Leftover boiled rice gives us plenty of opportunity for reshaping into new avatars, doesn’t it? I had a tempting pack of button mushrooms with me and used it for this mushroom fried rice tonight.
I loved the result!
- Boiled rice – 2 cups
- Carrot – 1
- Onion – 1
- Baby corn – 4 pieces
- Mushrooms – 250 grams
- Thai Kitchen red chilly paste – 2 heaped teaspoons
- Olive oil – 2 teaspoons
Slice the onions from root to tip.
Scrape the carrot and cut it into matchsticks.
Chop the baby corn into disks.
Slice the mushrooms, sprinkle salt and saute them in a few drops of oil, till they give off water. Mix half a teaspoon of the Thai red chilly paste and cook for another minute. Keep aside.

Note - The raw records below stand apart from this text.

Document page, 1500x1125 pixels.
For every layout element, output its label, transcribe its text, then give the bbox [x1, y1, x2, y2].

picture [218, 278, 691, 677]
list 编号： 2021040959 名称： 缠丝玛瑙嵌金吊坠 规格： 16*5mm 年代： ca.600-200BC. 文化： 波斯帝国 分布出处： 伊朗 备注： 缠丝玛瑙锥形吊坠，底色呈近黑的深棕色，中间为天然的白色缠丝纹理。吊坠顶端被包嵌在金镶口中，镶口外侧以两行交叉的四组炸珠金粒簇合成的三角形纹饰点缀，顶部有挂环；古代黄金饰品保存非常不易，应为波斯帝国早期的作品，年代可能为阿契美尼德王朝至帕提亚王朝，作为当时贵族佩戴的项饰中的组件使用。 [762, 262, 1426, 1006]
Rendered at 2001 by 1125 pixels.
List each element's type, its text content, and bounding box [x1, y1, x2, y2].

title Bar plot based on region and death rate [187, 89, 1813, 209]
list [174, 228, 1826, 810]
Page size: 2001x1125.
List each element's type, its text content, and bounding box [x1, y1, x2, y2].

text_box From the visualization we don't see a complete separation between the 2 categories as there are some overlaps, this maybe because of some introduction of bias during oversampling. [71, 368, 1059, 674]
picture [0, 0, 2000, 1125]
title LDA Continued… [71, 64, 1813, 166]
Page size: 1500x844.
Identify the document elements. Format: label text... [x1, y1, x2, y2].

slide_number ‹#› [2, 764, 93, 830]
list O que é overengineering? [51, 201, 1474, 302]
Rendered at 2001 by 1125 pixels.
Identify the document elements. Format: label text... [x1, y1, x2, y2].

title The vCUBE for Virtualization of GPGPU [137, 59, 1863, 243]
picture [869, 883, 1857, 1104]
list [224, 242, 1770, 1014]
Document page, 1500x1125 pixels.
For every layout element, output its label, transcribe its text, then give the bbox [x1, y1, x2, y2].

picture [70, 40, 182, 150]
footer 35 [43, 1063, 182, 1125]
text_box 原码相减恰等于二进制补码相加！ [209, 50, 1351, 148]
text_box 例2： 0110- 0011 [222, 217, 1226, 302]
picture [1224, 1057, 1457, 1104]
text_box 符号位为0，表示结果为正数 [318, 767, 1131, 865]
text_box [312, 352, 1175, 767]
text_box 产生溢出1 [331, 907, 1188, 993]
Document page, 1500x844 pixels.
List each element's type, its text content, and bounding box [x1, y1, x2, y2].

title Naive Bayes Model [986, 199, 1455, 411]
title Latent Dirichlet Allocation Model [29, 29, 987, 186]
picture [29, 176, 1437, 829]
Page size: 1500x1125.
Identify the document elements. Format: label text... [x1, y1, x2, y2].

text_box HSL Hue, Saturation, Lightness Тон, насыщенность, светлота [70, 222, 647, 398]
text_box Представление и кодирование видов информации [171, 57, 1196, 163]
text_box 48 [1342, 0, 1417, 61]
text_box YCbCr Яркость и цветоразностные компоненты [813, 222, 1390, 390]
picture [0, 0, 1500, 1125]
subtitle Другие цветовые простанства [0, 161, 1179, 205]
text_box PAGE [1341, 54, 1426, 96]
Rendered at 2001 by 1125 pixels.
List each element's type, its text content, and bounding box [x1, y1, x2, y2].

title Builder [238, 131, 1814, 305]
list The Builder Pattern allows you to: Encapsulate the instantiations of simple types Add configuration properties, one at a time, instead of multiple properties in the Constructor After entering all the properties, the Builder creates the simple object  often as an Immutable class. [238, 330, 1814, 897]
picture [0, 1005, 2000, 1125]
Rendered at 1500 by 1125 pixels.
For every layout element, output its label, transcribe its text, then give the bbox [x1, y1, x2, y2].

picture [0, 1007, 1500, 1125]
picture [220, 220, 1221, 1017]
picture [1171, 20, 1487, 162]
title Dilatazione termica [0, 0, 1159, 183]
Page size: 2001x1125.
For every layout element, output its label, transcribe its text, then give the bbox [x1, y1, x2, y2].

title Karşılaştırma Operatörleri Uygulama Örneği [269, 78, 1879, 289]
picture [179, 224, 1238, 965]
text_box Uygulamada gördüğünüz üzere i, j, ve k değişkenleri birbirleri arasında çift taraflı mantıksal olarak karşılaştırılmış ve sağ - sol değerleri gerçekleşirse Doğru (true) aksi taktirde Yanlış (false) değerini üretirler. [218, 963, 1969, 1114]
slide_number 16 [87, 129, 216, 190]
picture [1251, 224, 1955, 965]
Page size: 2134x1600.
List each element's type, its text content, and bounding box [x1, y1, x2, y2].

Heat the olive oil in a wide non-stick pan. Toss in the onion slices, carrots and baby corn and sauté for 5 minutes. Then gently mix in the remaining Thai red chilly paste, salt and cold boiled rice. Cook for another 6-7 minutes on medium flame, shaking and tossing the pan to turn the rice. Avoid aggressive prodding with the spatula – you don’t want the rice to crumble!
Add the mushrooms next, mix carefully and cook for another couple of minutes.
That’s it. Your mushroom fried rice is ready. Dig in.